[[ DATA LISTING open ]]

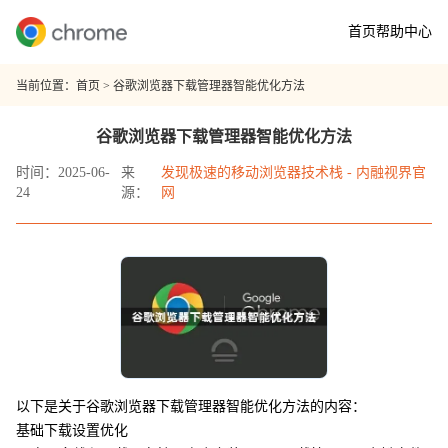
首页
帮助中心
当前位置：
首页
> 谷歌浏览器下载管理器智能优化方法
谷歌浏览器下载管理器智能优化方法
时间：2025-06-
来
发现极速的移动浏览器技术栈 - 内融视界官
24
源：
网
以下是关于谷歌浏览器下载管理器智能优化方法的内容：
基础下载设置优化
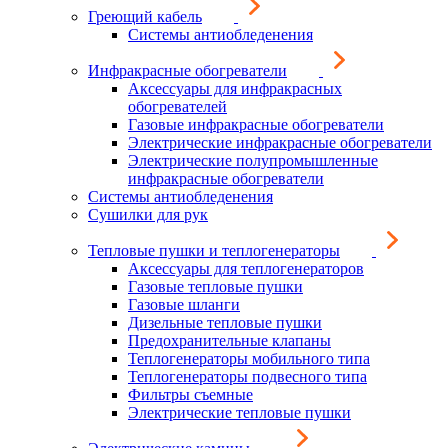
Греющий кабель
Системы антиобледенения
Инфракрасные обогреватели
Аксессуары для инфракрасных
обогревателей
Газовые инфракрасные обогреватели
Электрические инфракрасные обогреватели
Электрические полупромышленные
инфракрасные обогреватели
Системы антиобледенения
Сушилки для рук
Тепловые пушки и теплогенераторы
Аксессуары для теплогенераторов
Газовые тепловые пушки
Газовые шланги
Дизельные тепловые пушки
Предохранительные клапаны
Теплогенераторы мобильного типа
Теплогенераторы подвесного типа
Фильтры съемные
Электрические тепловые пушки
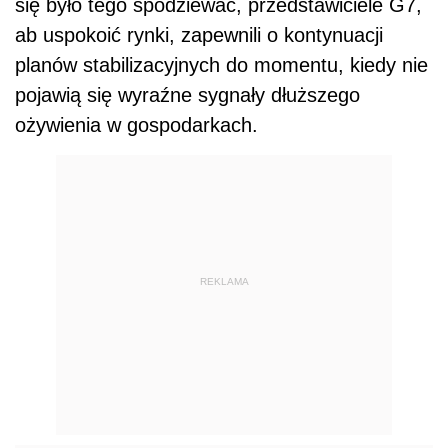
się było tego spodziewać, przedstawiciele G7,
ab uspokoić rynki, zapewnili o kontynuacji
planów stabilizacyjnych do momentu, kiedy nie
pojawią się wyraźne sygnały dłuższego
ożywienia w gospodarkach.
REKLAMA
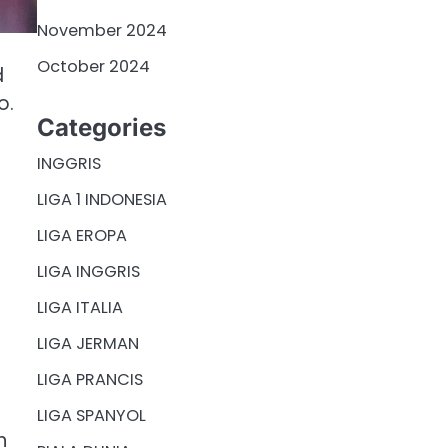
November 2024
October 2024
d
o.
Categories
INGGRIS
LIGA 1 INDONESIA
LIGA EROPA
LIGA INGGRIS
LIGA ITALIA
LIGA JERMAN
LIGA PRANCIS
LIGA SPANYOL
n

[[ DATA LISTING closed ]]

- _HOW TO COMPLETE THIS TASK_: Copy the material exactly. Do not include the pictures.

- _TASK OUTPUT_:
首页
帮助中心
当前位置：
首页
> 谷歌浏览器下载管理器智能优化方法
谷歌浏览器下载管理器智能优化方法
时间：2025-06-
来
发现极速的移动浏览器技术栈 - 内融视界官
24
源：
网
以下是关于谷歌浏览器下载管理器智能优化方法的内容：
基础下载设置优化
Греющий кабель
Системы антиобледенения
Инфракрасные обогреватели
Аксессуары для инфракрасных
обогревателей
Газовые инфракрасные обогреватели
Электрические инфракрасные обогреватели
Электрические полупромышленные
инфракрасные обогреватели
Системы антиобледенения
Сушилки для рук
Тепловые пушки и теплогенераторы
Аксессуары для теплогенераторов
Газовые тепловые пушки
Газовые шланги
Дизельные тепловые пушки
Предохранительные клапаны
Теплогенераторы мобильного типа
Теплогенераторы подвесного типа
Фильтры съемные
Электрические тепловые пушки
się było tego spodziewać, przedstawiciele G7,
ab uspokoić rynki, zapewnili o kontynuacji
planów stabilizacyjnych do momentu, kiedy nie
pojawią się wyraźne sygnały dłuższego
ożywienia w gospodarkach.
REKLAMA
November 2024
October 2024
d
o.
Categories
INGGRIS
LIGA 1 INDONESIA
LIGA EROPA
LIGA INGGRIS
LIGA ITALIA
LIGA JERMAN
LIGA PRANCIS
LIGA SPANYOL
n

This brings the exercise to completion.